ING Life Insurance & Annuity Co., a Windsor, Connecticut- based unit of the largest Dutch financial-services company, will pay $5.25 million to about 1,400 retirement savings plans and a penalty of $524,509 to the U.S. government, according to a settlement disclosed today by the Department of Labor.
“All of us who are planning for retirement deserve to know how our savings and investments are being handled, how much is being charged in fees, and how much these transactions impact final account balances,” Acting Secretary Seth D. Harris of the Labor Department said in a statement.
The accord represents the amount ING will pay plans for net gains it retained when there were errors or delays in processing a trade or redemption from a 401(k) account. If the transaction resulted in a loss from the time of the request, ING restored funds to the account, the Labor Department said.

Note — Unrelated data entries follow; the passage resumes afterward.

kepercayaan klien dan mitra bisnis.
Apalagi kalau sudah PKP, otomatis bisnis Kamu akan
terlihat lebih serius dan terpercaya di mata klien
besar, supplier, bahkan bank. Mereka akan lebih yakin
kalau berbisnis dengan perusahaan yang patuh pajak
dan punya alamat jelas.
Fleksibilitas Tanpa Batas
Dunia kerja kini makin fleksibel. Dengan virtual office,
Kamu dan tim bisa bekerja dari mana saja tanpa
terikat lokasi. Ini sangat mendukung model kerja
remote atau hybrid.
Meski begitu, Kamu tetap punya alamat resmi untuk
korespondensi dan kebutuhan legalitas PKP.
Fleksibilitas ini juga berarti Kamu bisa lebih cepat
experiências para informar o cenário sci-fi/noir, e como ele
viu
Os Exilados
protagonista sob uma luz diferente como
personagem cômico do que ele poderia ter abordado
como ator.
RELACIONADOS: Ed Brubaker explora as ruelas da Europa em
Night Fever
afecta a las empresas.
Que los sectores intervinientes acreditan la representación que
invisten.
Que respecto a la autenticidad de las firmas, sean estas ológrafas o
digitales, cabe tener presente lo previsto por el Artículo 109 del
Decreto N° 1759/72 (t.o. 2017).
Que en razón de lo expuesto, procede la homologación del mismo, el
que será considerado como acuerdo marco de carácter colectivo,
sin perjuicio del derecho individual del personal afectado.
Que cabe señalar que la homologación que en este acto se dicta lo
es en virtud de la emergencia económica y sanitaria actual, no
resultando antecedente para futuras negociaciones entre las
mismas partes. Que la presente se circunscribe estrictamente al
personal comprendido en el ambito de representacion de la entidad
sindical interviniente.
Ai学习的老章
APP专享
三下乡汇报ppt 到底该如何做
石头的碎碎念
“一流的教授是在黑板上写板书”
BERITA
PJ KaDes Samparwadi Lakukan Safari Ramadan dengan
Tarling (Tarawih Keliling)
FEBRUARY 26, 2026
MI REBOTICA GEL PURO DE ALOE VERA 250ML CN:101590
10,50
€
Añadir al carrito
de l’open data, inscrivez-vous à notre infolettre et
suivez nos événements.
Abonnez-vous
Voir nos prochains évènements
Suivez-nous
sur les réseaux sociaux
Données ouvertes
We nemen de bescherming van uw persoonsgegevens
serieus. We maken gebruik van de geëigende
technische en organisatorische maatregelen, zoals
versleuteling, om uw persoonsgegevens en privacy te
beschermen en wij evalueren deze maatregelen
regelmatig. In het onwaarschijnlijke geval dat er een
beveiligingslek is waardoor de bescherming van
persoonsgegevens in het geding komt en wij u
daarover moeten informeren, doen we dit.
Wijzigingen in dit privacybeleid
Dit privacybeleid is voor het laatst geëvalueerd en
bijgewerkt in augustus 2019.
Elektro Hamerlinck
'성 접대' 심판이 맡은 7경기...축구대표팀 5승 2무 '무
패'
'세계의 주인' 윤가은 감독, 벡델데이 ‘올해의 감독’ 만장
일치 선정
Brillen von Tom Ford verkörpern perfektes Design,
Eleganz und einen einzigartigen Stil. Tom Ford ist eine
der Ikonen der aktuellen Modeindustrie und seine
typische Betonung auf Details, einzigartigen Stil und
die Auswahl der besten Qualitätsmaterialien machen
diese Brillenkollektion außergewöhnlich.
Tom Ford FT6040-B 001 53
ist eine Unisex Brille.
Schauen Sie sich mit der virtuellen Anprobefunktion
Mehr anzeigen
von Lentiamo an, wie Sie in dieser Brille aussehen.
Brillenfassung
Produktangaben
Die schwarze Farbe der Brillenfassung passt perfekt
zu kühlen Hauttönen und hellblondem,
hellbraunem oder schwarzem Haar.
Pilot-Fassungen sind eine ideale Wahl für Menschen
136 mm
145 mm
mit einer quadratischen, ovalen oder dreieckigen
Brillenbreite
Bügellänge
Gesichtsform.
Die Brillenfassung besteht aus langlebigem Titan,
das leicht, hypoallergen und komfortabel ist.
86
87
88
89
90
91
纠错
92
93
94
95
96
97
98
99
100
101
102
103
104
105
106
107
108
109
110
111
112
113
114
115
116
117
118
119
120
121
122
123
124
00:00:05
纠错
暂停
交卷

“Our longstanding policy has been to put customers in the position they would have been in had a processing error never occurred,” Joe Loparco, a spokesman for Amsterdam-based ING, said in an e-mail. “We are very pleased to have resolved this matter with the Department of Labor in a way that benefits our client plans and participants, and various stakeholders.”
ING must now disclose in contracts with 401(k) clients its practice of keeping gains on transactions that are incorrect or delayed, according to the settlement. Current plan clients will have 30 days to object to the policy. The company also will report at least once a year the amount of any gains it retained. The Labor Department said it began investigating ING’s practice in 2007 and the settlement involves transactions from 2008 through 2011.
The agency has been focusing on cost transparency in employer-sponsored retirement plans such as 401(k)s. It enacted rules last year requiring detailed disclosure of 401(k) expenses to workers and employers including those for investment management, custody and administration.
The department hasn’t been able to adopt a proposed rule that would have made more 401(k)-plan advisers abide by a so- called fiduciary standard, or put their clients’ best interests first, after objections to its scope by some financial-services companies. The agency withdrew its original proposal in September 2011, having considered comments on it, and has said it will re-propose the regulation this year.
Americans held about $3.5 trillion in 401(k) accounts as of Sept. 30, according to the Investment Company Institute, a Washington-based trade group representing mutual-fund firms.